SHORT PROBLEM: Rewrite the data below with every "common name" changed to "vernacular name" and everything else kept the same. Leave out the pictures.

— start EXERCISE DATA —

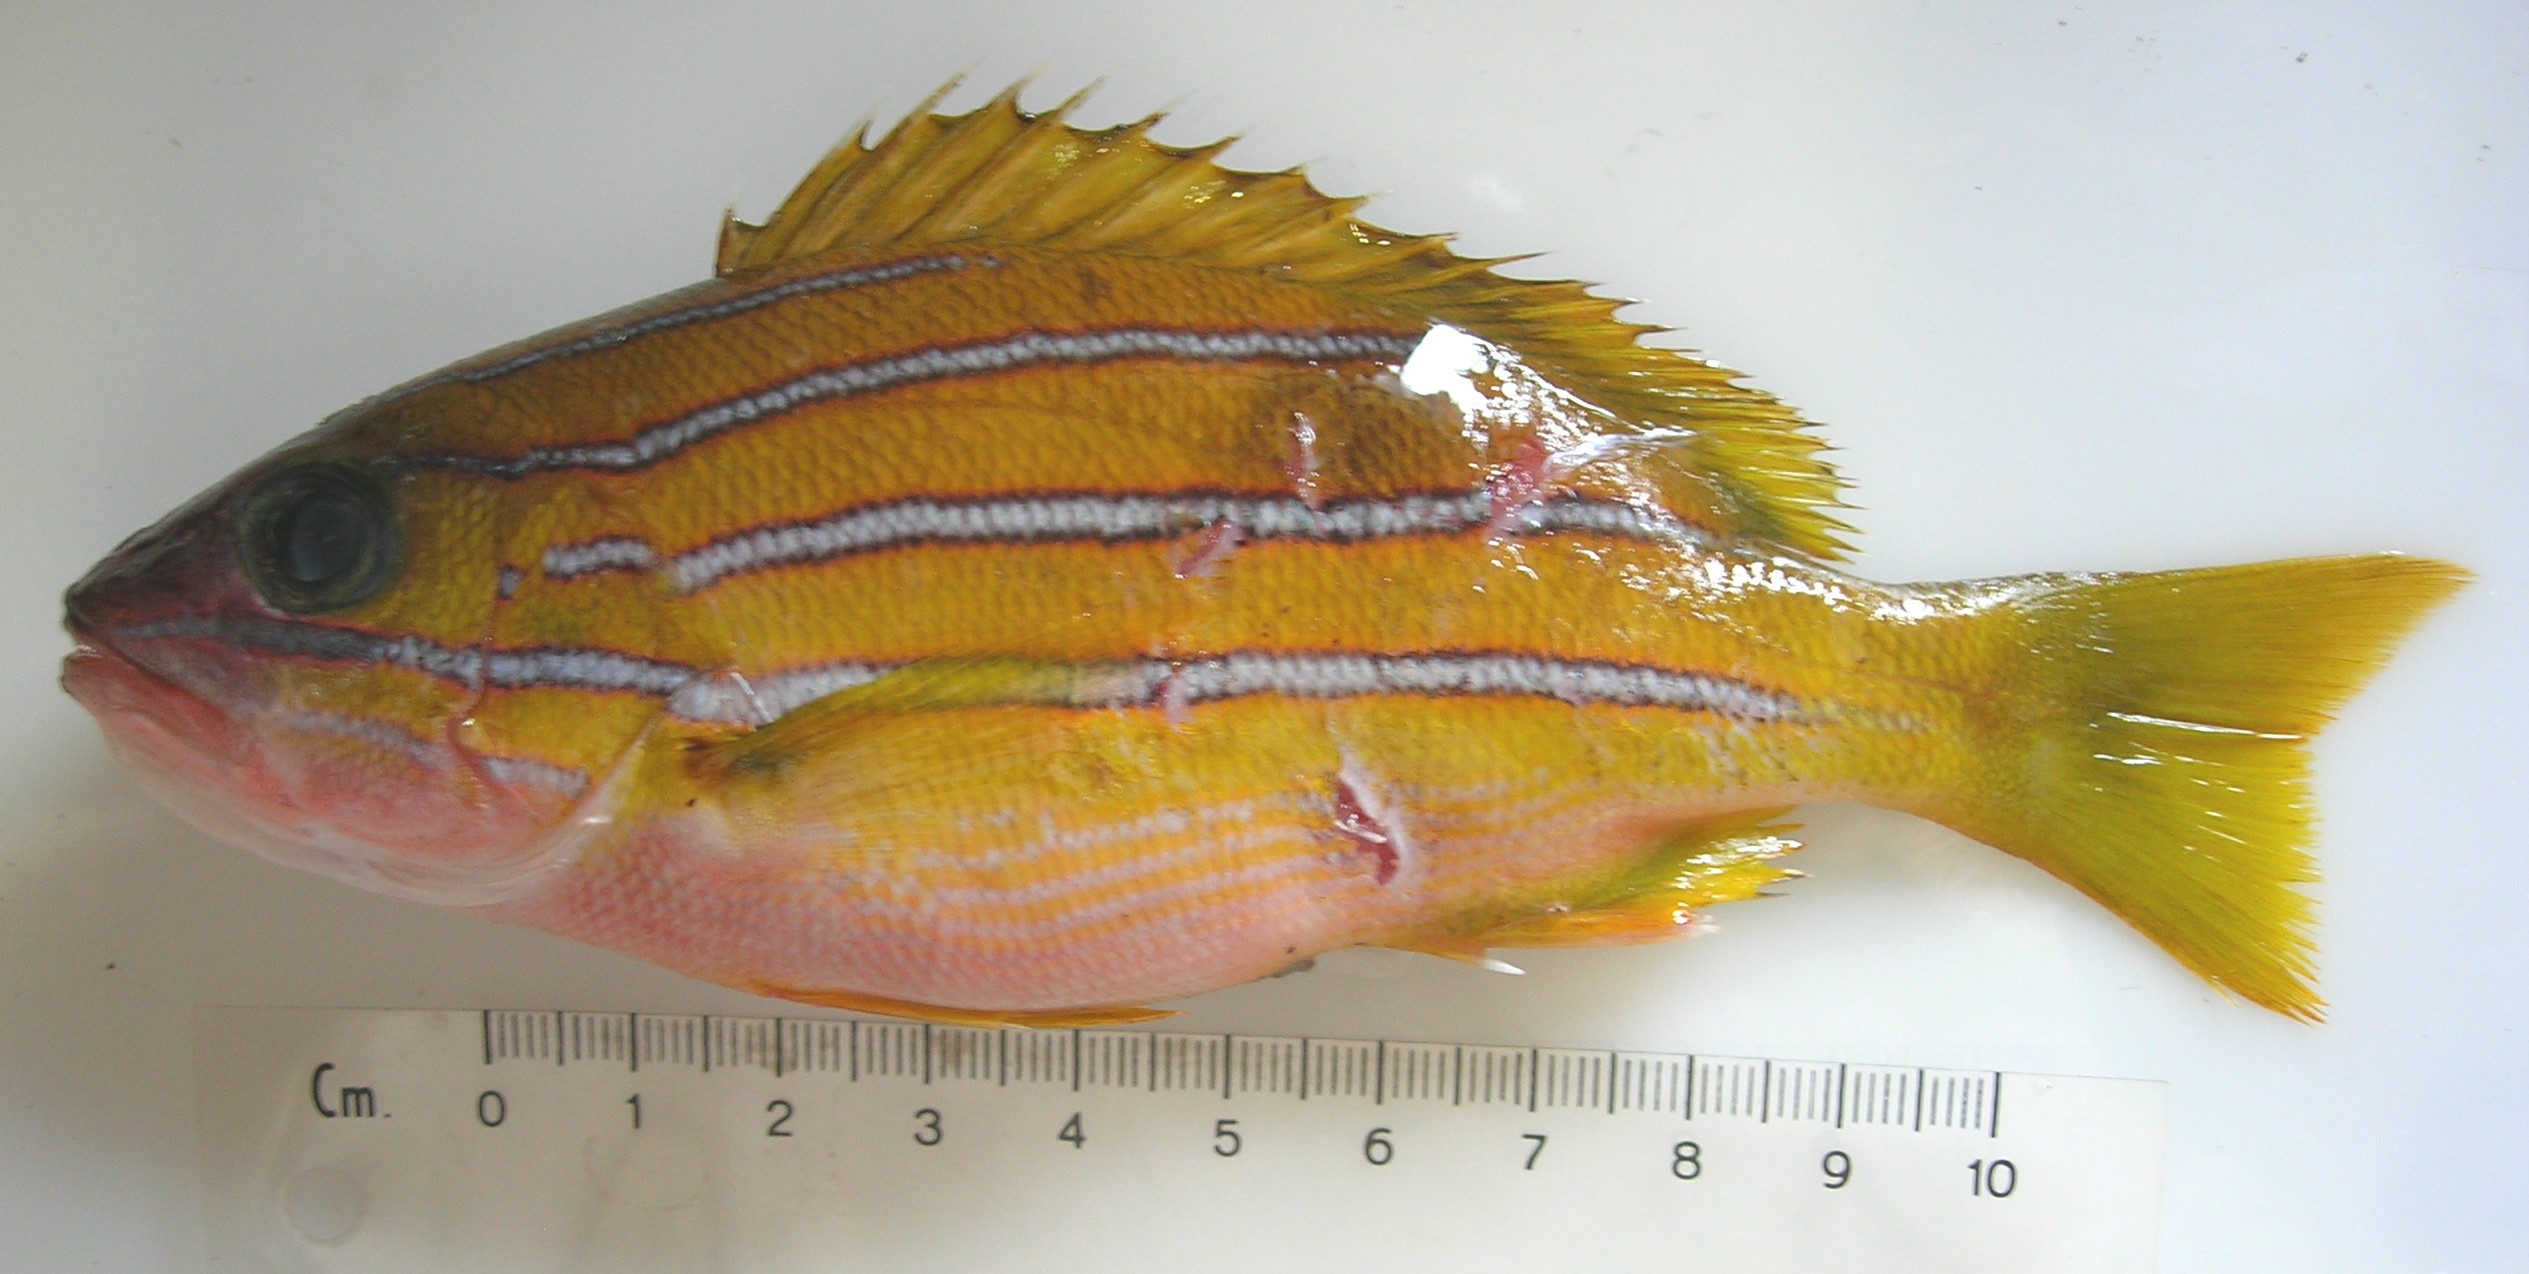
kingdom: Animalia
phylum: Chordata
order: Perciformes
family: Lutjanidae
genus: Lutjanus
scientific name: Lutjanus kasmira
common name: Common bluestripe snapper
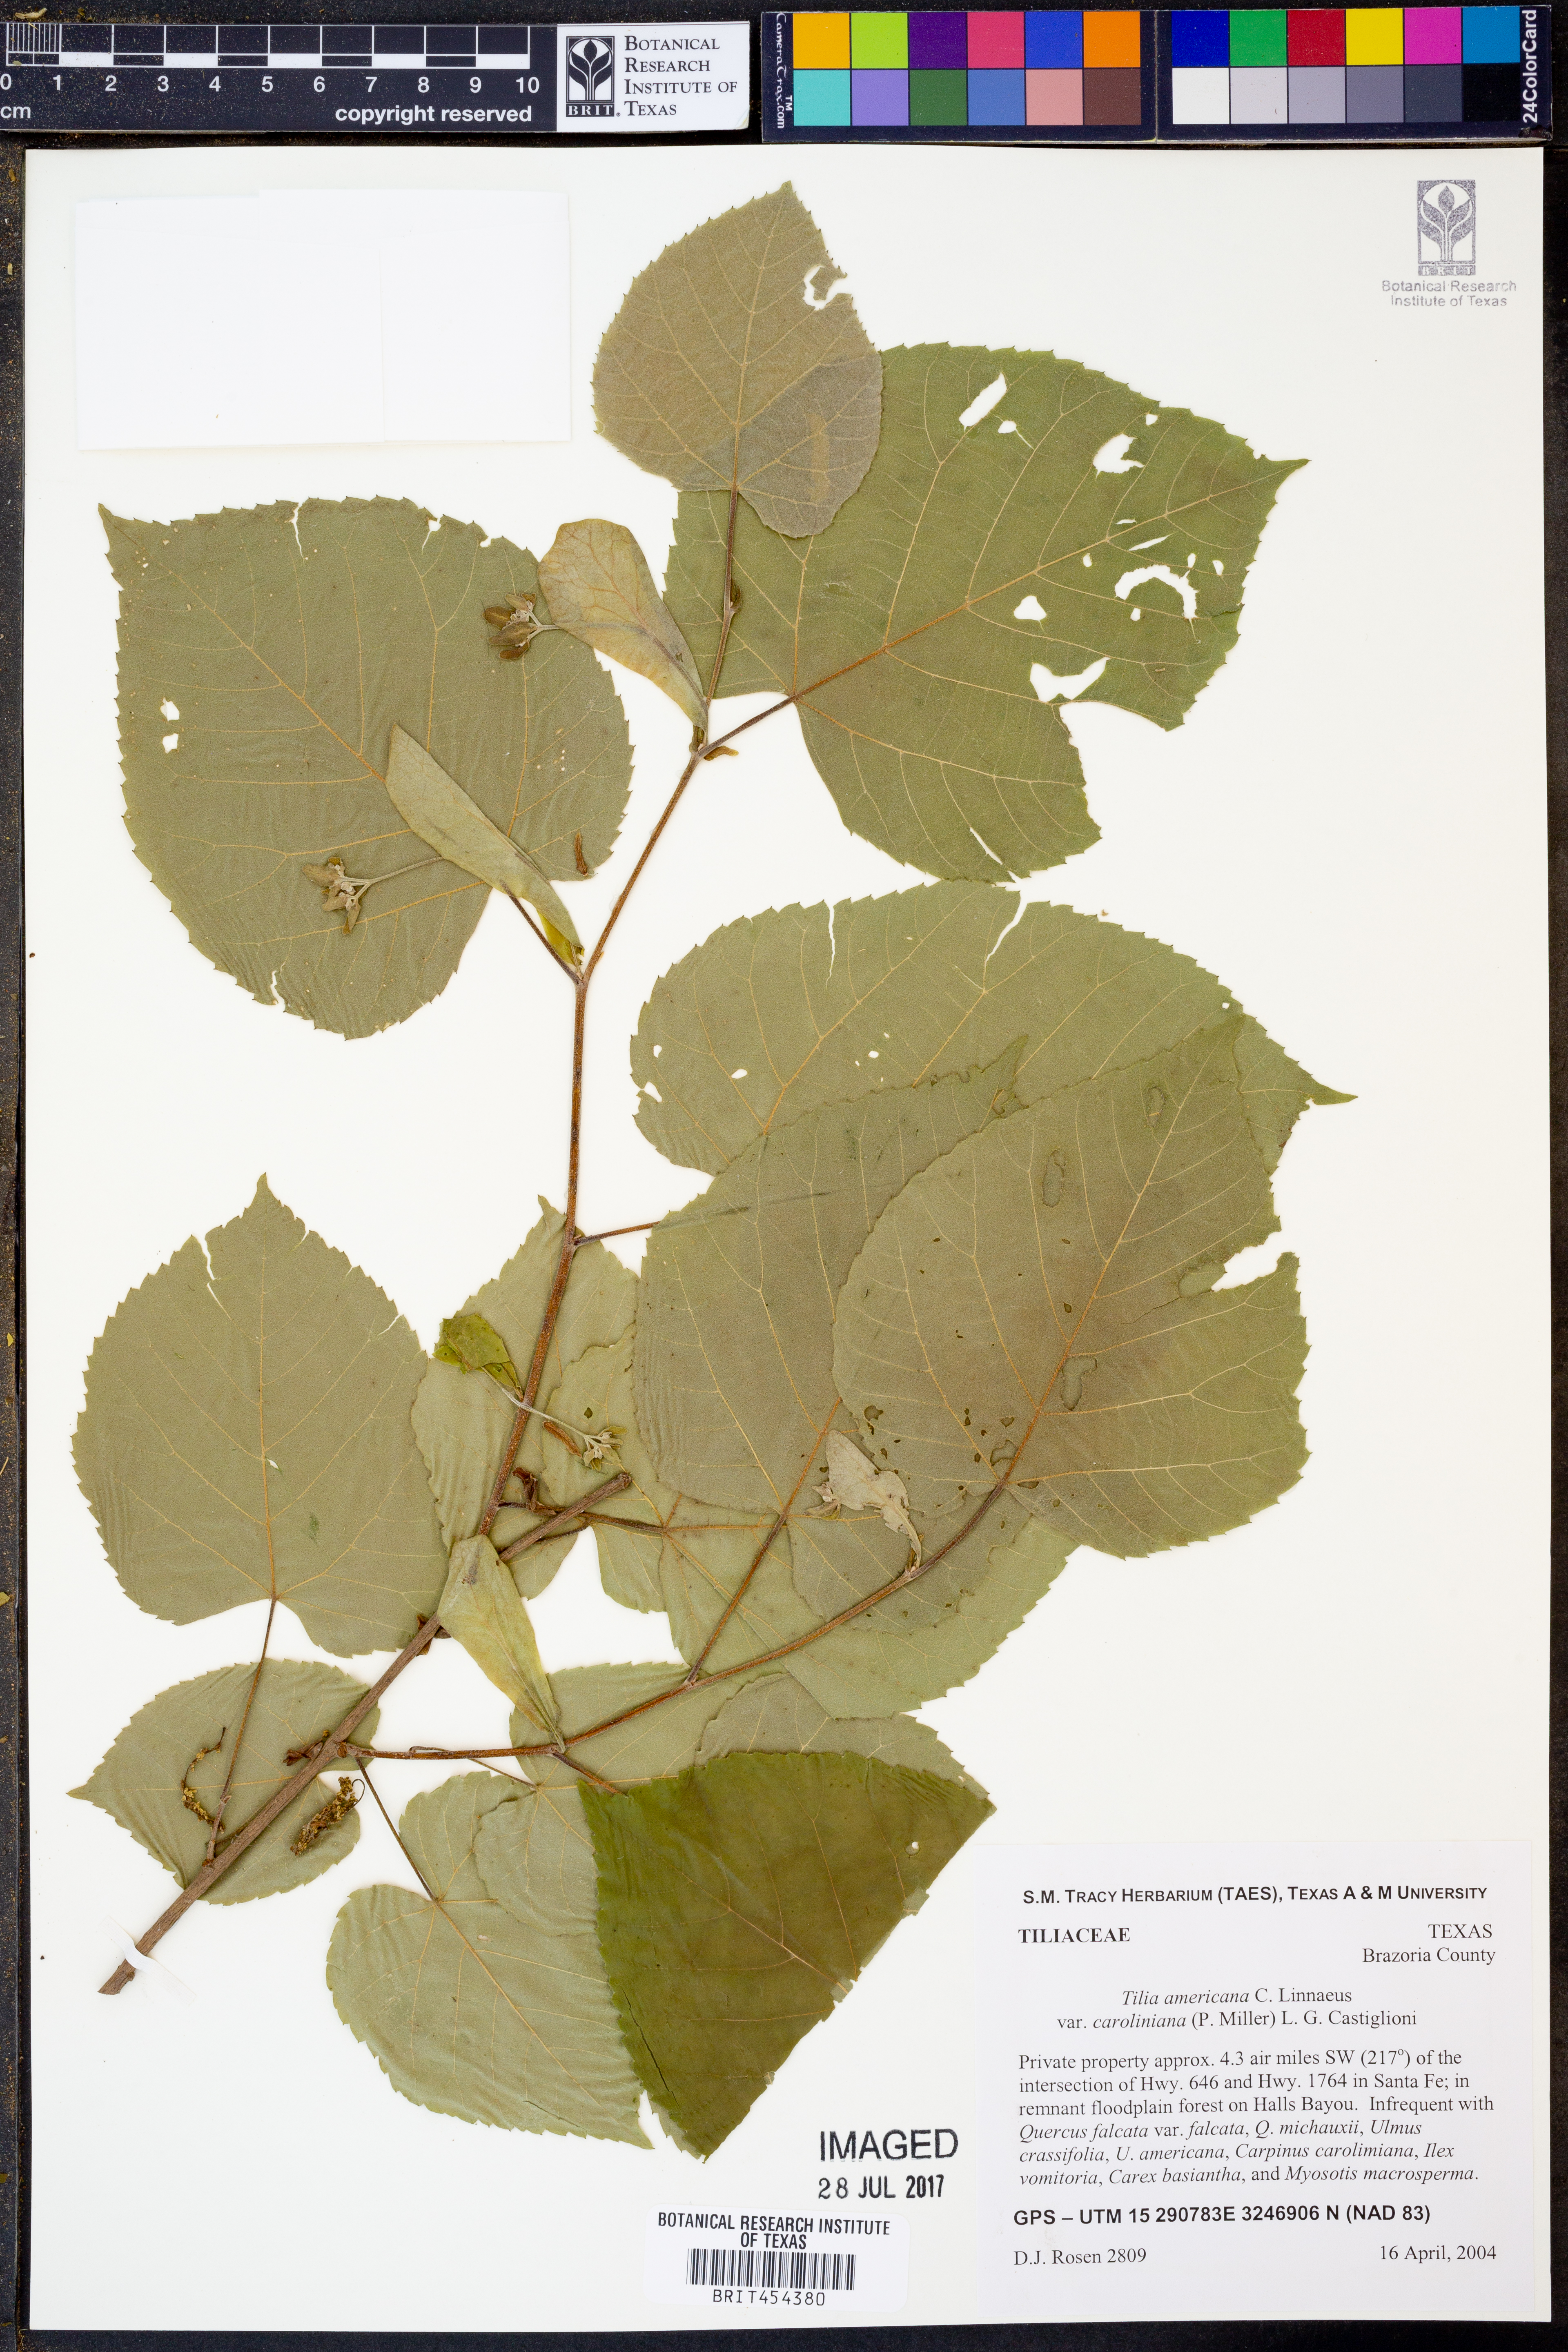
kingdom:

— end EXERCISE DATA —

TASK OUTPUT:
kingdom: Animalia
phylum: Chordata
order: Perciformes
family: Lutjanidae
genus: Lutjanus
scientific name: Lutjanus kasmira
vernacular name: Common bluestripe snapper
kingdom:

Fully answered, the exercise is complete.